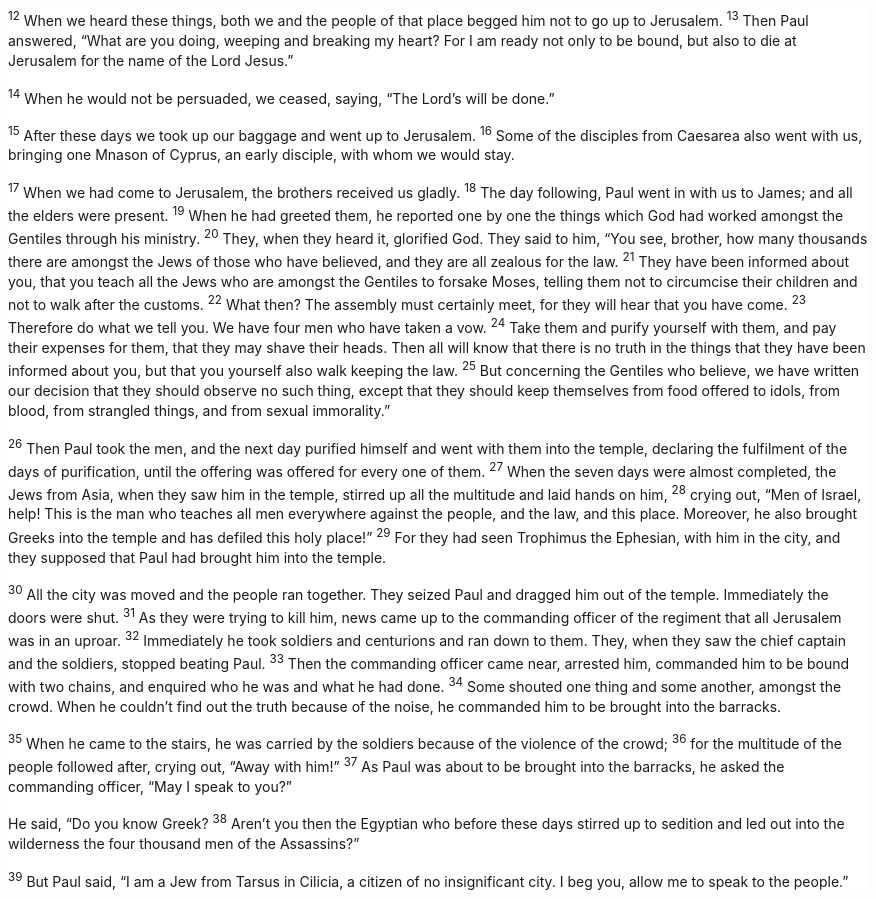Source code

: <sup>12</sup> When we heard these things, both we and the people of that place begged him not to go up to Jerusalem. <sup>13</sup> Then Paul answered, “What are you doing, weeping and breaking my heart? For I am ready not only to be bound, but also to die at Jerusalem for the name of the Lord Jesus.” 

<sup>14</sup> When he would not be persuaded, we ceased, saying, “The Lord’s will be done.” 

<sup>15</sup> After these days we took up our baggage and went up to Jerusalem. <sup>16</sup> Some of the disciples from Caesarea also went with us, bringing one Mnason of Cyprus, an early disciple, with whom we would stay. 

<sup>17</sup> When we had come to Jerusalem, the brothers received us gladly. <sup>18</sup> The day following, Paul went in with us to James; and all the elders were present. <sup>19</sup> When he had greeted them, he reported one by one the things which God had worked amongst the Gentiles through his ministry. <sup>20</sup> They, when they heard it, glorified God. They said to him, “You see, brother, how many thousands there are amongst the Jews of those who have believed, and they are all zealous for the law. <sup>21</sup> They have been informed about you, that you teach all the Jews who are amongst the Gentiles to forsake Moses, telling them not to circumcise their children and not to walk after the customs. <sup>22</sup> What then? The assembly must certainly meet, for they will hear that you have come. <sup>23</sup> Therefore do what we tell you. We have four men who have taken a vow. <sup>24</sup> Take them and purify yourself with them, and pay their expenses for them, that they may shave their heads. Then all will know that there is no truth in the things that they have been informed about you, but that you yourself also walk keeping the law. <sup>25</sup> But concerning the Gentiles who believe, we have written our decision that they should observe no such thing, except that they should keep themselves from food offered to idols, from blood, from strangled things, and from sexual immorality.” 

<sup>26</sup> Then Paul took the men, and the next day purified himself and went with them into the temple, declaring the fulfilment of the days of purification, until the offering was offered for every one of them. <sup>27</sup> When the seven days were almost completed, the Jews from Asia, when they saw him in the temple, stirred up all the multitude and laid hands on him, <sup>28</sup> crying out, “Men of Israel, help! This is the man who teaches all men everywhere against the people, and the law, and this place. Moreover, he also brought Greeks into the temple and has defiled this holy place!” <sup>29</sup> For they had seen Trophimus the Ephesian, with him in the city, and they supposed that Paul had brought him into the temple. 

<sup>30</sup> All the city was moved and the people ran together. They seized Paul and dragged him out of the temple. Immediately the doors were shut. <sup>31</sup> As they were trying to kill him, news came up to the commanding officer of the regiment that all Jerusalem was in an uproar. <sup>32</sup> Immediately he took soldiers and centurions and ran down to them. They, when they saw the chief captain and the soldiers, stopped beating Paul. <sup>33</sup> Then the commanding officer came near, arrested him, commanded him to be bound with two chains, and enquired who he was and what he had done. <sup>34</sup> Some shouted one thing and some another, amongst the crowd. When he couldn’t find out the truth because of the noise, he commanded him to be brought into the barracks. 

<sup>35</sup> When he came to the stairs, he was carried by the soldiers because of the violence of the crowd; <sup>36</sup> for the multitude of the people followed after, crying out, “Away with him!” <sup>37</sup> As Paul was about to be brought into the barracks, he asked the commanding officer, “May I speak to you?” 

He said, “Do you know Greek? <sup>38</sup> Aren’t you then the Egyptian who before these days stirred up to sedition and led out into the wilderness the four thousand men of the Assassins?” 

<sup>39</sup> But Paul said, “I am a Jew from Tarsus in Cilicia, a citizen of no insignificant city. I beg you, allow me to speak to the people.”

● ● ● ●

■ **EXERCISE**
Rewrite the listing, replacing every "Jerusalem" with "Zion" and leaving everything else unchanged. Omit the picture from your version.

■ **TASK ANSWER**
Source code

: <sup>12</sup> When we heard these things, both we and the people of that place begged him not to go up to Zion. <sup>13</sup> Then Paul answered, “What are you doing, weeping and breaking my heart? For I am ready not only to be bound, but also to die at Zion for the name of the Lord Jesus.” 

<sup>14</sup> When he would not be persuaded, we ceased, saying, “The Lord’s will be done.” 

<sup>15</sup> After these days we took up our baggage and went up to Zion. <sup>16</sup> Some of the disciples from Caesarea also went with us, bringing one Mnason of Cyprus, an early disciple, with whom we would stay. 

<sup>17</sup> When we had come to Zion, the brothers received us gladly. <sup>18</sup> The day following, Paul went in with us to James; and all the elders were present. <sup>19</sup> When he had greeted them, he reported one by one the things which God had worked amongst the Gentiles through his ministry. <sup>20</sup> They, when they heard it, glorified God. They said to him, “You see, brother, how many thousands there are amongst the Jews of those who have believed, and they are all zealous for the law. <sup>21</sup> They have been informed about you, that you teach all the Jews who are amongst the Gentiles to forsake Moses, telling them not to circumcise their children and not to walk after the customs. <sup>22</sup> What then? The assembly must certainly meet, for they will hear that you have come. <sup>23</sup> Therefore do what we tell you. We have four men who have taken a vow. <sup>24</sup> Take them and purify yourself with them, and pay their expenses for them, that they may shave their heads. Then all will know that there is no truth in the things that they have been informed about you, but that you yourself also walk keeping the law. <sup>25</sup> But concerning the Gentiles who believe, we have written our decision that they should observe no such thing, except that they should keep themselves from food offered to idols, from blood, from strangled things, and from sexual immorality.” 

<sup>26</sup> Then Paul took the men, and the next day purified himself and went with them into the temple, declaring the fulfilment of the days of purification, until the offering was offered for every one of them. <sup>27</sup> When the seven days were almost completed, the Jews from Asia, when they saw him in the temple, stirred up all the multitude and laid hands on him, <sup>28</sup> crying out, “Men of Israel, help! This is the man who teaches all men everywhere against the people, and the law, and this place. Moreover, he also brought Greeks into the temple and has defiled this holy place!” <sup>29</sup> For they had seen Trophimus the Ephesian, with him in the city, and they supposed that Paul had brought him into the temple. 

<sup>30</sup> All the city was moved and the people ran together. They seized Paul and dragged him out of the temple. Immediately the doors were shut. <sup>31</sup> As they were trying to kill him, news came up to the commanding officer of the regiment that all Zion was in an uproar. <sup>32</sup> Immediately he took soldiers and centurions and ran down to them. They, when they saw the chief captain and the soldiers, stopped beating Paul. <sup>33</sup> Then the commanding officer came near, arrested him, commanded him to be bound with two chains, and enquired who he was and what he had done. <sup>34</sup> Some shouted one thing and some another, amongst the crowd. When he couldn’t find out the truth because of the noise, he commanded him to be brought into the barracks. 

<sup>35</sup> When he came to the stairs, he was carried by the soldiers because of the violence of the crowd; <sup>36</sup> for the multitude of the people followed after, crying out, “Away with him!” <sup>37</sup> As Paul was about to be brought into the barracks, he asked the commanding officer, “May I speak to you?” 

He said, “Do you know Greek? <sup>38</sup> Aren’t you then the Egyptian who before these days stirred up to sedition and led out into the wilderness the four thousand men of the Assassins?” 

<sup>39</sup> But Paul said, “I am a Jew from Tarsus in Cilicia, a citizen of no insignificant city. I beg you, allow me to speak to the people.”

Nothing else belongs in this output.